This study aims to propose a combined stochastic design strategy for rotorcraft owing swept tapered anhedral (STA) rotorcraft main rotor blade (RMRB) tip geometry and autonomous rotorcraft flight control system (RFCS) for minimizing control effort.
By taking into consideration formerly specified suggestions, control-oriented and physics-based rotorcraft models and a stochastic optimization methodology are implemented to minimize the control effort of the RFCS.
By applying a combined stochastic design strategy for rotorcraft with the STA RMRB tip, there is a significantly reduced control effort compared to rotorcraft that do not implement this relevant design approach.

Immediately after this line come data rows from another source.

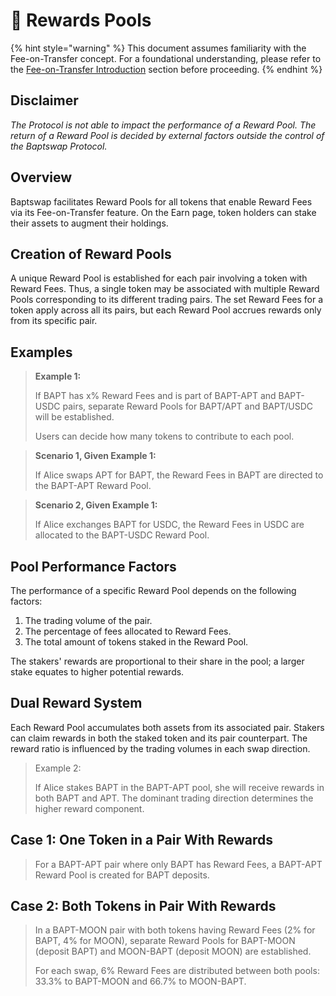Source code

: # 🥩 Rewards Pools

{% hint style="warning" %}
This document assumes familiarity with the Fee-on-Transfer concept. For a foundational understanding, please refer to the [Fee-on-Transfer Introduction](fee-on-transfer/) section before proceeding.
{% endhint %}

## Disclaimer

_The Protocol is not able to impact the performance of a Reward Pool. The return of a Reward Pool is decided by external factors outside the control of the Baptswap Protocol._

## Overview

Baptswap facilitates Reward Pools for all tokens that enable Reward Fees via its Fee-on-Transfer feature. On the Earn page, token holders can stake their assets to augment their holdings.

## Creation of Reward Pools

A unique Reward Pool is established for each pair involving a token with Reward Fees. Thus, a single token may be associated with multiple Reward Pools corresponding to its different trading pairs. The set Reward Fees for a token apply across all its pairs, but each Reward Pool accrues rewards only from its specific pair.

## Examples

> **Example 1:**
>
> If BAPT has x% Reward Fees and is part of BAPT-APT and BAPT-USDC pairs, separate Reward Pools for BAPT/APT and BAPT/USDC will be established.
>
> Users can decide how many tokens to contribute to each pool.

> **Scenario 1, Given Example 1:**
>
> If Alice swaps APT for BAPT, the Reward Fees in BAPT are directed to the BAPT-APT Reward Pool.

> **Scenario 2, Given Example 1:**
>
> If Alice exchanges BAPT for USDC, the Reward Fees in USDC are allocated to the BAPT-USDC Reward Pool.

## Pool Performance Factors

The performance of a specific Reward Pool depends on the following factors:

1. The trading volume of the pair.
2. The percentage of fees allocated to Reward Fees.
3. The total amount of tokens staked in the Reward Pool.

The stakers' rewards are proportional to their share in the pool; a larger stake equates to higher potential rewards.

## Dual Reward System

Each Reward Pool accumulates both assets from its associated pair. Stakers can claim rewards in both the staked token and its pair counterpart. The reward ratio is influenced by the trading volumes in each swap direction.

> Example 2:
>
> If Alice stakes BAPT in the BAPT-APT pool, she will receive rewards in both BAPT and APT. The dominant trading direction determines the higher reward component.

## Case 1: One Token in a Pair With Rewards&#x20;

> For a BAPT-APT pair where only BAPT has Reward Fees, a BAPT-APT Reward Pool is created for BAPT deposits.

## Case 2: Both Tokens in Pair With Rewards

> In a BAPT-MOON pair with both tokens having Reward Fees (2% for BAPT, 4% for MOON), separate Reward Pools for BAPT-MOON (deposit BAPT) and MOON-BAPT (deposit MOON) are established.
>
> For each swap, 6% Reward Fees are distributed between both pools: 33.3% to BAPT-MOON and 66.7% to MOON-BAPT.
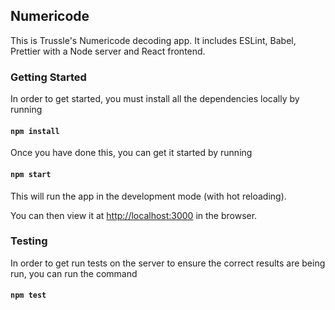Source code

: ## Numericode

This is Trussle's Numericode decoding app. It includes ESLint, Babel, Prettier with a Node server and React frontend.

### Getting Started

In order to get started, you must install all the dependencies locally by running

#### `npm install`

Once you have done this, you can get it started by running

#### `npm start`

This will run the app in the development mode (with hot reloading).

You can then view it at [http://localhost:3000](http://localhost:3000) in the browser.

### Testing

In order to get run tests on the server to ensure the correct results are being run, you can run the command

#### `npm test`
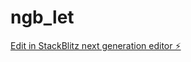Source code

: # ngb_let

[Edit in StackBlitz next generation editor ⚡️](https://stackblitz.com/~/github.com/kle-pra/ngb_let)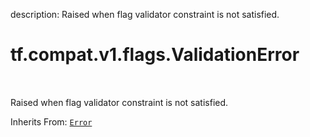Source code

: description: Raised when flag validator constraint is not satisfied.

<div itemscope itemtype="http://developers.google.com/ReferenceObject">
<meta itemprop="name" content="tf.compat.v1.flags.ValidationError" />
<meta itemprop="path" content="Stable" />
</div>

# tf.compat.v1.flags.ValidationError

<!-- Insert buttons and diff -->

<table class="tfo-notebook-buttons tfo-api nocontent" align="left">

</table>



Raised when flag validator constraint is not satisfied.

Inherits From: [`Error`](../../../../tf/compat/v1/flags/Error.md)

<!-- Placeholder for "Used in" -->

A combined stochastic design strategy for rotorcrafts with STA MRB tip is very useful for saving control effort.
One of the essential contributions of this study is to apply a combined stochastic design strategy for finding the best geometry of the blade tip by considering blade sweep, blade taper and blade anhedral. The other substantial contribution of this study is to apply a stochastic optimization methodology for formerly declared suggestions. In this study, additionally, it is obtained that applying a combined stochastic design strategy for STA RMRB tip geometry owing rotorcraft and RFCS wastes less control effort than the one not applying this strategy. It also engenders lower energy waste and, accordingly, low carbon emissions.